[Work required] Transcribe every line of the material below exactly, leaving out the pictures.

• • •

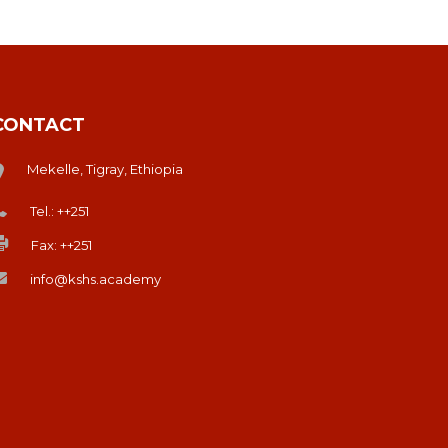
CONTACT
Mekelle, Tigray, Ethiopia
Tel.: ++251
Fax: ++251
info@kshs.academy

• • •

[Reply to the task]
CONTACT
Mekelle, Tigray, Ethiopia
Tel.: ++251
Fax: ++251
info@kshs.academy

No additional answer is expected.